More good stuff on the energy revolution – 3/30
A few articles on the shale revolution: scale of layoffs, improving efficiencies by drilling companies, and China scraps a shale gas project.
3/16 – Forbes – Itemizing the Oil Bust: 75,000 Layoffs and Counting – Article reports on a tally given the author by an insider of the known layoffs in the oil & gas industry. Insiders tell him that stacking a rig costs 40 jobs. Based on the rest of the article, I think that is direct jobs.
Total estimated job loss is 75,000 in an industry with 600,000 jobs. By sector that is estimated at
- 59,000 jobs in service companies (big players like Schlumberger, Baker Hughes, and Halliburton),
- 10,000 at exploration and production companies (the outfits owning the lease rights and hiring drilling on their leases), plus
- 7,000 at manufacturing companies
3/23 – AP at Bakken.com – US drillers scrambling to thwart OPEC threat – Article is full of reasons you might want to think twice before making a large bet against American ingenuity. When oil is at $100 and when companies were pushing to secure all their leases by production before the options ran out, using every subtle technique available wasn’t important.
Look at some of the techniques available now. Anything that improves recovery over 5% of 8% will have a huge payoff.
Engineering wizards are using the sensors and math models of deep water drilling to better calculate where the oil is.
Imaging technology allows engineers to see cracks before the drilling to determine exactly how to steer the drill. Imaging allows looking at the cracks after the fracking is done to see how close another well can be drilled without siphoning oil away from an existing well.
For a several year old well, refracking can return production back to the initial levels. Service companies are dropping their rates, so they can keep business.
Drillers are focusing on the most productive locations and the places they know best in order to get maximum efficiency instead of maximum production.
3/22 – Trib Live – Drillers’ new techniques, experience cut well costs, boost yields – This article is in the don’t bet against American ingenuity category. Results seen by Range Resources Corp’s drilling for gas show what is going on in the industry.
They drilled two new wells in a section where they have five producing wells. Output in the first year from the new wells was 53% higher than the previous wells. New techniques were used; the one item mentioned was punching more perforations. The two new wells had longer laterals but the cost was $580K lower.
Rigs and the crews to run them are rented on a daily basis. Picture what this drilling time does to the rental costs and then what it does to the cost of drilling a well:
- 20-25 days – time to drill a well five years ago
- 16-18 days – time to drill a year ago
- 2 weeks or maybe less – time to drill today
Here is a very rough picture of what that efficiency gain looks like:
Also keep in mind the daily rental prices in 2015 are lower than in the past. Make your own guess for what the combination of faster drilling and lower per-day rates do to total cost.

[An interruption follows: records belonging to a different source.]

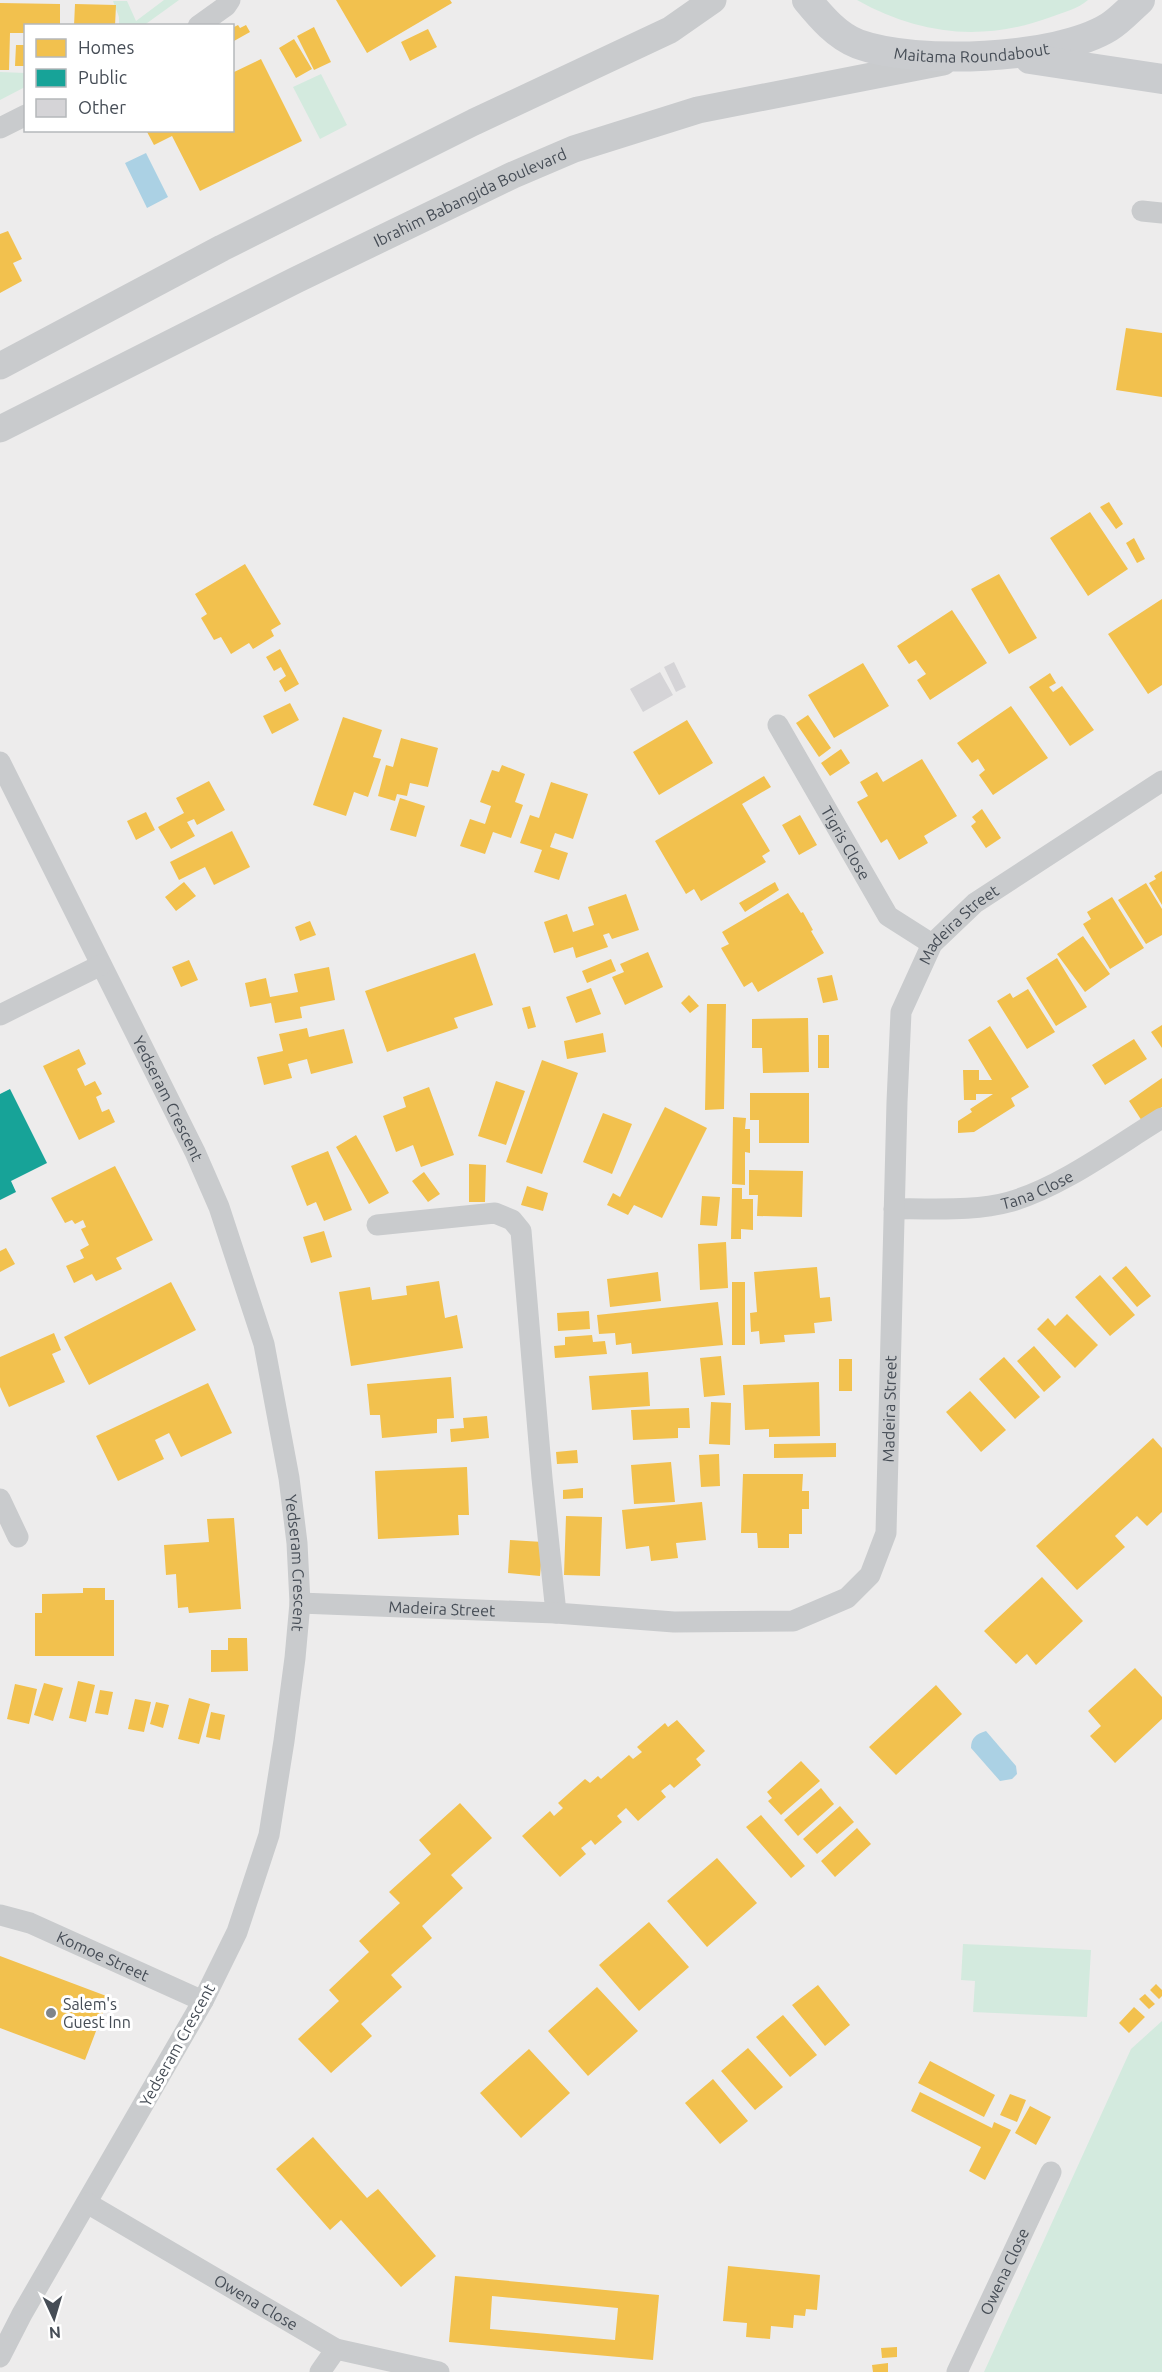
<svg xmlns="http://www.w3.org/2000/svg" width="1162" height="2372" font-family="Ubuntu,sans-serif">
<style>
.green{fill:#d3eade}
.water{fill:#abd1e4}
.homes{fill:#f2c14e;fill-rule:evenodd}
.public{fill:#17a398}
.building{fill:#d5d4d7}
.lines{fill:none;stroke-linecap:round;stroke-linejoin:round}
.minor{stroke:#c9cbcd;stroke-width:21}
.tertiary{stroke:#c9cbcd;stroke-width:27}
.secondary{stroke:#cacccf;stroke-width:30}
.poi-dot{fill:#80858a;stroke:#fff;stroke-width:2}
.labels{text-anchor:middle;dominant-baseline:central;stroke-width:6;stroke-linejoin:round;paint-order:stroke}
.street-label{font-size:16px;fill:#464d56;stroke:#fff}
.poi-label{font-size:16px;fill:#464d56;stroke:#fff;text-anchor:start}
</style>
<rect width="100%" height="100%" fill="#edecec"/>
<path class="green" d="M164,0h15l-36,26 -24,-1v-8l-6,-16h14l9,20z
M857,0h231c-10,9 -24,12 -37,17 -68,25 -132,18 -194,-17z
M0,72l25,1v14l-25,13z
M321,74l26,51 -27,14 -27,-52z
M963,1944l128,6 -4,67 -114,-5 2,-31 -14,-1z
M1162,2021v351h-178l147,-323z"/>
<path class="water" d="M146,153l22,44 -21,11 -22,-45z
M986,1731l30,35 1,8 -5,5 -12,2 -29,-33c0,-10 5,-14 15,-17z"/>
<path class="homes" d="M336,0h114l2,3 -85,50z
M0,3l60,1v22h-34v7h-16l-1,37h-9z
M75,4l41,1 -1,21h-41z
M238,25l2,3 6,-3 4,7 -16,9 -2,-13z
M314,27l17,35 -17,8 -17,-34z
M428,29l9,18 -27,14 -9,-19z
M294,39l18,30 -16,9 -17,-30z
M16,45h10v21h-11z
M261,59l41,82 -102,50 -28,-55 -18,9 -8,-15h86v-57z
M8,231l14,28 -9,4 9,18 -22,12v-59z
M1126,328l36,5v64l-46,-7z
M1109,502l14,22 -7,5 -16,-22z
M1090,512l38,57 -40,27 -38,-58z
M1134,538l11,21 -8,4 -11,-20z
M245,564l36,60 -10,6 3,6 -21,13 -4,-6 -18,11 -10,-17 -7,3 -13,-22 6,-4 -12,-20z
M999,574l38,64 -28,16 -38,-65z
M1162,599v86l-14,9 -40,-60z
M952,610l35,53 -57,37 -13,-20 9,-6 -10,-14 -7,4 -12,-18z
M280,649l19,35 -14,8 -6,-11 7,-5 -5,-9 -7,4 -8,-14z
M863,663l26,43 -55,32 -26,-43z
M1050,673l6,10 -7,4 4,5 9,-6 32,44 -24,16 -41,-59z
M290,703l9,17 -27,14 -9,-18z
M1011,706l37,52 -55,37 -14,-20 6,-5 -7,-11 -6,4 -15,-20z
M808,715l23,33 -12,9 -23,-34z
M343,717l39,13 -9,27 8,2 -13,38 -14,-5 -8,24 -33,-11z
M687,720l26,43 -54,32 -26,-43z
M401,738l37,10 -10,39 -18,-4 -3,13 -10,-2 -2,7 -17,-5 8,-31 7,2z
M841,749l9,14 -20,13 -9,-13z
M922,759l35,57 -33,20 4,7 -29,17 -12,-21 -6,4 -24,-41 11,-6 -8,-14 17,-10 6,10z
M502,765l23,9 -10,28 8,3 -12,33 -18,-6 -8,22 -25,-8 10,-27 15,5 6,-18 -11,-4 12,-32 7,2z
M764,776l7,11 -29,17 28,47 -8,5 4,6 -65,39 -7,-12 -8,5 -31,-53z
M209,781l16,29 -28,15 -3,-6 -7,3 8,14 -24,13 -13,-22 26,-14 -8,-15z
M551,782l37,12 -15,45 -18,-6 -5,14 18,6 -9,27 -25,-8 8,-22 -22,-7 10,-28 9,3z
M400,798l25,8 -9,31 -26,-7z
M982,809l19,29 -15,10 -15,-22 5,-4 -4,-5z
M146,812l9,18 -19,10 -9,-19z
M800,815l17,30 -18,10 -17,-30z
M232,831l18,36 -36,18 -9,-18 -26,13 -9,-18z
M1162,871v34l-13,-22 7,-4 -2,-3z
M184,882l12,14 -20,15 -11,-14z
M775,882l4,8 -34,22 -6,-9z
M1146,883l16,26v26l-16,9 -28,-44z
M788,893l13,20 2,-1 10,18 -2,1 13,22 -66,39 -6,-10 -8,5 -23,-39 8,-4 -7,-12z
M626,894l13,36 -27,9 -3,-6 -6,2 5,12 -32,11 -3,-11 -19,6 -10,-31 23,-8 6,18 21,-7 -6,-18z
M1112,897l32,51 -34,21 -27,-45 8,-5 -4,-7z
M310,921l6,14 -16,6 -5,-14z
M1083,936l27,38 -25,18 -28,-38z
M648,952l15,35 -38,18 -13,-28 12,-5 -4,-8z
M475,953l18,52 -39,13 4,10 -71,24 -22,-61z
M1057,958l30,49 -31,19 -30,-48z
M611,959l5,12 -29,12 -5,-12z
M189,960l9,20 -17,7 -9,-20z
M329,967l6,33 -35,7 2,11 -27,5 -4,-20 -21,4 -5,-24 21,-5 4,19 28,-5 -4,-18z
M832,975l6,25 -15,3 -6,-25z
M591,988l10,26 -25,9 -10,-26z
M1028,989l27,43 -28,17 -30,-48 13,-8 3,5z
M689,995l10,11 -9,7 -9,-10z
M707,1004h19l-2,105 -19,1z
M530,1006l6,21 -8,2 -6,-21z
M808,1018l1,54 -46,1 -1,-25h-10v-29z
M1162,1025v23l-11,-16z
M990,1026l39,61 -18,11 4,8 -41,26 -16,1v-12l14,-9 -2,-3 23,-15h-17v6h-12l-1,-30h16v10h13l-24,-40z
M307,1028l2,9 35,-8 9,34 -42,11 -4,-15 -19,5 4,14 -28,7 -7,-28 26,-6 -4,-17z
M603,1033l3,19 -39,7 -3,-18z
M818,1035h11v33h-11z
M1134,1039l13,20 -42,26 -13,-20z
M79,1049l7,15 -9,5 8,17 10,-5 7,13 -6,3 6,15 7,-3 6,13 -36,18 -36,-74z
M542,1060l36,13 -36,101 -36,-12z
M1162,1078v29l-20,14 -13,-20z
M496,1081l29,10 -19,54 -28,-9z
M429,1087l25,68 -33,12 -8,-22 -17,7 -13,-36 23,-9 -3,-10z
M750,1093h59v50h-50v-23h-9z
M665,1107l42,21 -45,90 -28,-13 -6,10 -21,-10 6,-12 7,4z
M603,1113l29,11 -20,50 -29,-12z
M733,1117l13,1 -1,11h5v24l-5,-1v33l-13,-1z
M356,1135l33,58 -20,11 -33,-57z
M328,1151l24,59 -28,11 -8,-19 -9,4 -16,-40z
M469,1164l17,1 -1,37h-16z
M115,1166l38,74 -37,18 6,11 -26,12 -4,-7 -18,9 -8,-17 18,-8 -4,-8 9,-5 -8,-16 5,-2 -3,-7 -8,4 -3,-4 -7,3 -14,-25z
M749,1170l54,1 -1,46 -45,-1 1,-21h-9z
M424,1172l16,22 -12,8 -16,-21z
M527,1186l21,7 -5,18 -22,-6z
M732,1188h10v11h11v31l-12,-1v10h-10z
M702,1196l18,1 -3,29 -17,-1z
M324,1231l8,26 -21,6 -8,-26z
M726,1242l2,46 -28,2 -2,-46z
M6,1248l9,16 -15,8v-21z
M1126,1266l25,30 -14,11 -25,-29z
M817,1267l3,31 10,-1 2,24 -18,2 1,10 -31,2 1,7 -25,2 -1,-13 -8,1 -1,-19 7,-1 -3,-40z
M658,1272l3,29 -51,6 -3,-28z
M1100,1275l35,40 -25,21 -35,-39z
M439,1281l6,37 12,-3 6,33 -112,18 -12,-74 31,-5 2,13 35,-5 -1,-9z
M171,1282l25,48 -107,55 -25,-48z
M732,1282h13v63h-13z
M718,1302l5,43 -91,9 -1,-11 -15,2 -1,-12 -16,1 -2,-19z
M589,1311l1,18 -32,2 -1,-18z
M1067,1314l31,31 -23,23 -38,-39 11,-11 7,8z
M54,1333l7,17 -9,4 13,28 -56,25 -9,-20v-30z
M592,1335l1,7 12,-1 2,13 -52,4 -1,-12 11,-1v-8z
M1034,1346l27,31 -17,15 -27,-31z
M721,1356l4,39 -21,2 -4,-39z
M1004,1357l36,40 -25,22 -36,-40z
M839,1359h13v32h-13z
M648,1372l2,34 -58,4 -3,-34z
M451,1377l3,41 -17,1v14l-55,5 -2,-23h-10l-3,-31z
M819,1382l1,54 -51,1v-8l-24,1 -2,-45z
M208,1383l24,50 -51,24 -12,-24 -14,7 9,19 -46,22 -22,-45z
M970,1391l36,39 -25,22 -35,-40z
M711,1402l20,1 -1,42 -21,-1z
M689,1408l1,20h-12v10l-45,2 -2,-30z
M487,1416l2,22 -38,4 -1,-13 14,-1 -1,-10z
M1153,1438l9,10v64l-15,14 -10,-10 -22,20 10,11 -48,43 -41,-44z
M836,1443v14l-62,1v-14z
M577,1450l1,13 -21,1 -1,-12z
M719,1454l1,32 -19,1 -2,-32z
M671,1462l4,40 -41,2 -3,-39z
M467,1467l2,48h-11l1,20 -81,4 -3,-68z
M743,1474h60l-1,17h7v18h-7v25h-13v14h-31l-1,-15h-16z
M583,1488v10l-20,1v-9z
M702,1502l4,38 -30,3 2,15 -27,3 -2,-15 -23,3 -4,-39z
M566,1516l36,1 -2,59 -36,-1z
M234,1518l7,91 -52,4 -1,-6 -10,1 -2,-34 -10,1 -2,-30 45,-3 -2,-23z
M510,1540l33,2 -3,34 -32,-3z
M1042,1577l41,44 -47,44 -9,-11 -11,10 -32,-33z
M83,1588h22v12h9v56h-79v-43h7v-19l41,-1z
M228,1638h19l1,33 -37,1v-22h17z
M1135,1668l27,29v22l-47,44 -25,-27 11,-10 -13,-15z
M78,1681l17,4 -9,37 -17,-4z
M44,1683l19,5 -10,33 -19,-6z
M15,1684l22,5 -8,35 -22,-5z
M936,1685l26,29 -66,61 -27,-28z
M100,1690l13,2 -5,23 -13,-2z
M189,1698l21,6 -11,40 -21,-5z
M135,1699l16,3 -7,30 -16,-3z
M156,1702l13,3 -6,23 -13,-4z
M211,1712l14,3 -5,25 -14,-3z
M677,1720l28,31 -9,8 5,6 -27,23 -4,-4 -9,7 5,6 -28,24 -12,-13 -9,8 5,6 -27,23 -4,-5 -10,8 5,6 -26,23 -38,-41 28,-25 4,5 9,-8 -5,-5 27,-24 5,4 8,-7 3,3 28,-24 4,4 9,-7 -5,-5 28,-24 3,4z
M801,1761l19,20 -39,34 -13,-14 4,-3 -5,-6z
M821,1788l13,16 -36,32 -14,-16z
M460,1803l32,35 -41,37 12,13 -41,38 10,12 -41,37 11,12 -41,37 11,12 -41,37 -33,-34 41,-38 -10,-11 40,-38 -10,-11 41,-38 -11,-11 42,-38 -12,-14z
M840,1806l14,16 -37,32 -14,-15z
M761,1815l44,51 -14,12 -45,-51z
M857,1828l14,16 -36,33 -14,-16z
M717,1858l40,45 -50,44 -40,-46z
M649,1922l40,45 -50,44 -40,-46z
M0,1956l109,41 -24,63 -85,-32z
M1156,1984l6,6v6l-3,3 -9,-9z
M818,1985l32,40 -25,21 -33,-41z
M597,1987l41,44 -50,45 -40,-45z
M1145,1994l10,10 -6,5 -10,-10z
M1134,2007l11,10 -16,16 -10,-10z
M783,2015l34,40 -27,22 -34,-40z
M748,2048l35,39 -28,23 -34,-39z
M529,2049l41,44 -49,45 -41,-45z
M930,2061l65,34 -11,22 -66,-34z
M713,2079l35,42 -28,23 -35,-41z
M920,2092l72,36 2,-6 17,8 -26,50 -16,-9 12,-24 -70,-36z
M1010,2094l16,6 -9,22 -17,-7z
M1030,2106l21,11 -15,28 -21,-12z
M313,2137l54,61 11,-9 58,67 -35,31 -60,-67 -11,10 -54,-61z
M728,2266l92,9 -3,35 -11,-1 -1,7 -11,-1 -1,13 -22,-2 -1,13 -24,-2 1,-14 -24,-2z
M455,2276l204,19 -6,65 -204,-18zM492,2296l126,12 -3,32 -125,-11z
M897,2347v10l-15,1 -1,-10z
M888,2363v9h-15l-1,-7z"/>
<path class="public" d="M10,1089l37,74 -36,18 5,11 -16,8v-106z"/>
<path class="building" d="M674,662l12,25 -10,5 -12,-25z
M660,672l13,23 -30,17 -13,-23z"/>
<g class="lines">
<g class="minor">
<path d="M198,26l28,-20 4,-6"/>
<path d="M0,128l26,-13"/>
<path d="M1142,211l20,2"/>
<path id="s1" d="M778,725l110,191 44,28"/>
<path id="s2" d="M0,762l195,390 24,55 45,137 25,134 8,65 3,60 -5,55 -11,83 -15,94 -32,97 -34,69 -181,313 -22,43"/>
<path d="M0,1015l101,-50"/>
<path id="s3" d="M894,1209c37,-1 79,3 115,-7 51,-14 107,-56 153,-84"/>
<path d="M377,1225l118,-12 17,7 9,11 21,247 14,135"/>
<path d="M0,1499l18,38"/>
<path id="s4" d="M300,1603l256,10 118,9 119,-1 54,-23 23,-23 16,-42 11,-431 4,-90 31,-68 43,-41 187,-122"/>
<path id="s5" d="M0,1915l30,8 173,78"/>
<path id="s6" d="M87,2203l249,146 103,23"/>
<path d="M320,2372l16,-23"/>
<path id="s7" d="M957,2372l94,-200"/>
</g>
<g class="tertiary">
<path d="M0,366l222,-118 252,-126 196,-92 43,-30"/>
<path id="s8" d="M0,429l296,-149 217,-105 61,-26 124,-39 245,-48"/>
</g>
<g class="secondary">
<path id="s9" d="M807,0c14,17 30,36 51,44 58,21 198,16 251,-17 11,-7 21,-18 31,-27"/>
<path d="M1030,59l132,20"/>
</g>
</g>
<circle class="poi-dot" cx="51" cy="2013" r="6"/>
<g class="labels">
<g class="street-label">
<text stroke="none"><textPath href="#s9" startOffset="183">Maitama Roundabout</textPath></text>
<text stroke="none"><textPath href="#s8" startOffset="524">Ibrahim Babangida Boulevard</textPath></text>
<text stroke="none"><textPath href="#s1" startOffset="136">Tigris Close</textPath></text>
<text stroke="none"><textPath href="#s4" startOffset="1258">Madeira Street</textPath></text>
<text stroke="none"><textPath href="#s2" startOffset="376">Yedseram Crescent</textPath></text>
<text stroke="none"><textPath href="#s3" startOffset="146">Tana Close</textPath></text>
<text stroke="none"><textPath href="#s4" startOffset="754">Madeira Street</textPath></text>
<text stroke="none"><textPath href="#s2" startOffset="862">Yedseram Crescent</textPath></text>
<text stroke="none"><textPath href="#s4" startOffset="142">Madeira Street</textPath></text>
<text stroke="none"><textPath href="#s5" startOffset="111">Komoe Street</textPath></text>
<text transform="translate(177 2045) rotate(-61)">Yedseram Crescent</text>
<text stroke="none"><textPath href="#s7" startOffset="111">Owena Close</textPath></text>
<text stroke="none"><textPath href="#s6" startOffset="196">Owena Close</textPath></text>
</g>
<g class="poi-label">
<text x="63" y="2004">Salem's<tspan x="63" dy="18">Guest Inn</tspan></text>
</g>
</g>
<rect x="24" y="24" width="210" height="108" fill="#ffffff" stroke="#b5b8bb" stroke-width="1.5"/>
<rect x="36" y="39" width="30" height="18" fill="#f2c14e" stroke="#b5b8bb" stroke-width="1.5"/>
<text x="78" y="54" font-size="18" fill="#464d56">Homes</text>
<rect x="36" y="69" width="30" height="18" fill="#17a398" stroke="#b5b8bb" stroke-width="1.5"/>
<text x="78" y="84" font-size="18" fill="#464d56">Public</text>
<rect x="36" y="99" width="30" height="18" fill="#d5d4d7" stroke="#b5b8bb" stroke-width="1.5"/>
<text x="78" y="114" font-size="18" fill="#464d56">Other</text>
<g transform="translate(54 2318) rotate(176)" stroke="#ffffff" stroke-width="4.5" paint-order="stroke">
<path d="M0-4.5L10 22L0 15L-10 22Z" fill="#464d56"/>
<text y="-9" font-size="16" font-weight="bold" text-anchor="middle" fill="#464d56">N</text>
</g>
</svg>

Amount of sand used is up, going from 1,800 pounds per linear foot of the lateral to 2,300 pound per linear foot. That’s around a ton of sand for every 12 inches of the lateral. Oh yeah, keep in mind laterals run for 5,000 or 10,000 feet.
(Hat tip: @bakkenblog news)
3/29 – American Interest (Jaime) – China Still Can’t Frack – China has the largest reserve of shale gas and has the third-largest reserve of shale oil in the world. Yet CNOOC just cancelled a large-scale shale gas effort. Article says Financial Times says this is another indication that the shale revolution won’t take off in China.
Several factors enter into both cutting this project and the assessment that minimal amounts of shale energy will be released in China. The drop in crude prices is a major factor. Seems to me the more important factors are the other items mentioned in the article:
- China doesn’t have the infrastructure (roads and pipelines) needed to get the energy. Truck traffic needed to drill a well is high. To drill huge numbers of wells requires massive road systems. I’ve learned previously that natural gas cannot be carried by trucks until it is processed. So you must have pipelines to get the gas from the well to an expensive processing plant.
- Serious water availability problem in the country.
- More complex geology than elsewhere.
All those factors are pointing toward no shale revolution there. More and more, the shale revolution in the US looks like it is due to the combination of many factors. At the moment, it looks like all of those factors are simultaneously present in only one place.